Directive
Starting at the first line of the records below, transcribe each line exactly, ending with the line that contains "situaciones de inseguridad, Parque".
:::
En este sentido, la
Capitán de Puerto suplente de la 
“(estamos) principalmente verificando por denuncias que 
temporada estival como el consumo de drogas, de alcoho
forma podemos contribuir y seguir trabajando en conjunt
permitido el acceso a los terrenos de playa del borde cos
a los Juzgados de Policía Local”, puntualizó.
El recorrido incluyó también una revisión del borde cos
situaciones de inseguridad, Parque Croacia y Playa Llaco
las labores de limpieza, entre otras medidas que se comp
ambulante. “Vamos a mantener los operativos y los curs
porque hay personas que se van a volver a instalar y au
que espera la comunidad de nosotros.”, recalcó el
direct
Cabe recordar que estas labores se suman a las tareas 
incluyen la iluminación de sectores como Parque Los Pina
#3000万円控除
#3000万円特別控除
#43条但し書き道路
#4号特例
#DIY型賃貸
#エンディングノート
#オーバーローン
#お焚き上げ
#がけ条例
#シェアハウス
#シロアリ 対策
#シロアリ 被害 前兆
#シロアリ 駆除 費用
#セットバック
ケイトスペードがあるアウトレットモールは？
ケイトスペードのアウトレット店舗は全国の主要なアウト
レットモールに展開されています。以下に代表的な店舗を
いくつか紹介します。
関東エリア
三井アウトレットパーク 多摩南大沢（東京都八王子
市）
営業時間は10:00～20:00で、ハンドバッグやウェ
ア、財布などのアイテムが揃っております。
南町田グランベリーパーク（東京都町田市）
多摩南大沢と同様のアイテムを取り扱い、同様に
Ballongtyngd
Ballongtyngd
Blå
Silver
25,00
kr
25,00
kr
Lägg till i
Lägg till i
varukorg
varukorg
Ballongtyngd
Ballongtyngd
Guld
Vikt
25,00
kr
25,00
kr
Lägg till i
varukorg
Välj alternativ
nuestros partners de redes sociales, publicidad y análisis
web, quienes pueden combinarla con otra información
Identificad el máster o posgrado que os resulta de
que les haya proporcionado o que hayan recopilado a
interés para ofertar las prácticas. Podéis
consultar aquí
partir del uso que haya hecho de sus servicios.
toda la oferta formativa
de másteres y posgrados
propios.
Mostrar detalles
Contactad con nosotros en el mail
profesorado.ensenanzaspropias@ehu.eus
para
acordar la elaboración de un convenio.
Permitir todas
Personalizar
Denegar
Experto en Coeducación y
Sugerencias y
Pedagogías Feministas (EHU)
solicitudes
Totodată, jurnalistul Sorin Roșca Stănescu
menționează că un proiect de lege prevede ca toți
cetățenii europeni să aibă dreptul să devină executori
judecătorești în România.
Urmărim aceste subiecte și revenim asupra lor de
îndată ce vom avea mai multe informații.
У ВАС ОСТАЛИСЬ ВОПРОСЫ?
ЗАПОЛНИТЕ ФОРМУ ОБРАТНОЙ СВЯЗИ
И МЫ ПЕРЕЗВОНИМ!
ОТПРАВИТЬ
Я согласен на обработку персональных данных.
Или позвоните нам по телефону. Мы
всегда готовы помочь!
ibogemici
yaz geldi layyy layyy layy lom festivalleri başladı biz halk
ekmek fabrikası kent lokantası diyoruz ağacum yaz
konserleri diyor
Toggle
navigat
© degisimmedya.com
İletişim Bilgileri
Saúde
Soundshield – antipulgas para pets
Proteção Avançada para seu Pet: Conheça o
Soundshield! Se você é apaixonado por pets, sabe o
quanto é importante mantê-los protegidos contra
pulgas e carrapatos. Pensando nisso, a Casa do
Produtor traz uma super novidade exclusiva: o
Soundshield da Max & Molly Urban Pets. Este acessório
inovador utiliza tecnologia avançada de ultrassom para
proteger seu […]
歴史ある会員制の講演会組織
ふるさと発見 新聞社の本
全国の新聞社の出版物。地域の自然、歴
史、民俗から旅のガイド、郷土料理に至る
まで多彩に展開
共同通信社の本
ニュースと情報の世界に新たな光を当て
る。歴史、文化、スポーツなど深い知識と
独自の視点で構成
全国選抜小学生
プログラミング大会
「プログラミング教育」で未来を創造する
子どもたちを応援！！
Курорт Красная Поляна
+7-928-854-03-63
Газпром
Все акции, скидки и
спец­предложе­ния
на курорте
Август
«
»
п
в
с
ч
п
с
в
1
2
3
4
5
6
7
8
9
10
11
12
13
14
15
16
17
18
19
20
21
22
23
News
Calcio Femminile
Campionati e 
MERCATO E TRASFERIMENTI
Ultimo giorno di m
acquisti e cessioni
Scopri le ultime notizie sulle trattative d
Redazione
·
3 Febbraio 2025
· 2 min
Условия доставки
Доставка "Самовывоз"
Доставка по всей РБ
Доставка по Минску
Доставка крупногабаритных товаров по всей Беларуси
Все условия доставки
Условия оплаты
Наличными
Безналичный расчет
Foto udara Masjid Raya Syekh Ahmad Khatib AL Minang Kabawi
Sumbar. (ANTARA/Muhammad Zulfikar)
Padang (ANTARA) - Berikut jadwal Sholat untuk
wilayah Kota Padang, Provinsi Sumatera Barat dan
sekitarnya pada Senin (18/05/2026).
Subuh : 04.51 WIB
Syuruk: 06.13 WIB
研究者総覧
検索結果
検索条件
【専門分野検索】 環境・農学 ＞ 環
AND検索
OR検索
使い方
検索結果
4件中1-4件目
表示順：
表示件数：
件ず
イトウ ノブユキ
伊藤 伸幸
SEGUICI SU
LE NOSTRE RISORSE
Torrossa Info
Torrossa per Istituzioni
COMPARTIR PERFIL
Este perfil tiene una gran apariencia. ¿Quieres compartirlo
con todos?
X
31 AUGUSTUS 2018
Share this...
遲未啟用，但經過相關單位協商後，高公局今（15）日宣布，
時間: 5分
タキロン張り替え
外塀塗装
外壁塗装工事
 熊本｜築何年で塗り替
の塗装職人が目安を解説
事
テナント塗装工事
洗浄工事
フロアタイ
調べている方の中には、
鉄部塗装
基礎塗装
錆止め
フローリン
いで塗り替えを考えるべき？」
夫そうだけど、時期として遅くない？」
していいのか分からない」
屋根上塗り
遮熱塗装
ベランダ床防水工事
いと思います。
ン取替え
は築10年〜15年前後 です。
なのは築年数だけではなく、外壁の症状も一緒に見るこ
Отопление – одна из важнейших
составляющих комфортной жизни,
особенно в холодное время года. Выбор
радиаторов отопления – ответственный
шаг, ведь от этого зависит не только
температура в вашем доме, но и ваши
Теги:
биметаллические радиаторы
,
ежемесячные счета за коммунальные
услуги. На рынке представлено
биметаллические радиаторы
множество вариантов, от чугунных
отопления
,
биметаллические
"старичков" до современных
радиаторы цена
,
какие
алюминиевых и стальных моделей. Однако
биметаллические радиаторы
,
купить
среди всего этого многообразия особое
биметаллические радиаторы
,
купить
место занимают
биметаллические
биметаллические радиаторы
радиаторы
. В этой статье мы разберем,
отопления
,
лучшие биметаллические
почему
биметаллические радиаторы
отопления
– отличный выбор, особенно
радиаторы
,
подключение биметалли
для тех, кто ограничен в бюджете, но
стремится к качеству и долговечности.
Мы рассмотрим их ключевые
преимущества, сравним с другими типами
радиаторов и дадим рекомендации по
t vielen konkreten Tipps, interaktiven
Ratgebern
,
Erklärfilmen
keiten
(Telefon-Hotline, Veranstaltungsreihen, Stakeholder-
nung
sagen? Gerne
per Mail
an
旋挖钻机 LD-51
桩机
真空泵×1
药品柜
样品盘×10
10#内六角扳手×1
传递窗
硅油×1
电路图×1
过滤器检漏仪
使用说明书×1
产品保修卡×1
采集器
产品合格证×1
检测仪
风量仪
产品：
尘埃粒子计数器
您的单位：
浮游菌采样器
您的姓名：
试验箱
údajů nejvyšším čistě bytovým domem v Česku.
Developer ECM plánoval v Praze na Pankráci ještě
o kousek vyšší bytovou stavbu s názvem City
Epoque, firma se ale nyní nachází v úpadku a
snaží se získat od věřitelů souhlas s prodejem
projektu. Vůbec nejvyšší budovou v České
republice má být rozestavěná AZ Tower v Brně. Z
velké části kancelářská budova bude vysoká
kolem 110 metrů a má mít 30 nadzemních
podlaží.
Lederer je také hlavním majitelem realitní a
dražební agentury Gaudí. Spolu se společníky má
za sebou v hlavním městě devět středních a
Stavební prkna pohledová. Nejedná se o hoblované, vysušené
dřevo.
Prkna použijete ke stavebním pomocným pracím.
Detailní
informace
:::
Response to this exercise
En este sentido, la
Capitán de Puerto suplente de la 
“(estamos) principalmente verificando por denuncias que 
temporada estival como el consumo de drogas, de alcoho
forma podemos contribuir y seguir trabajando en conjunt
permitido el acceso a los terrenos de playa del borde cos
a los Juzgados de Policía Local”, puntualizó.
El recorrido incluyó también una revisión del borde cos
situaciones de inseguridad, Parque Croacia y Playa Llaco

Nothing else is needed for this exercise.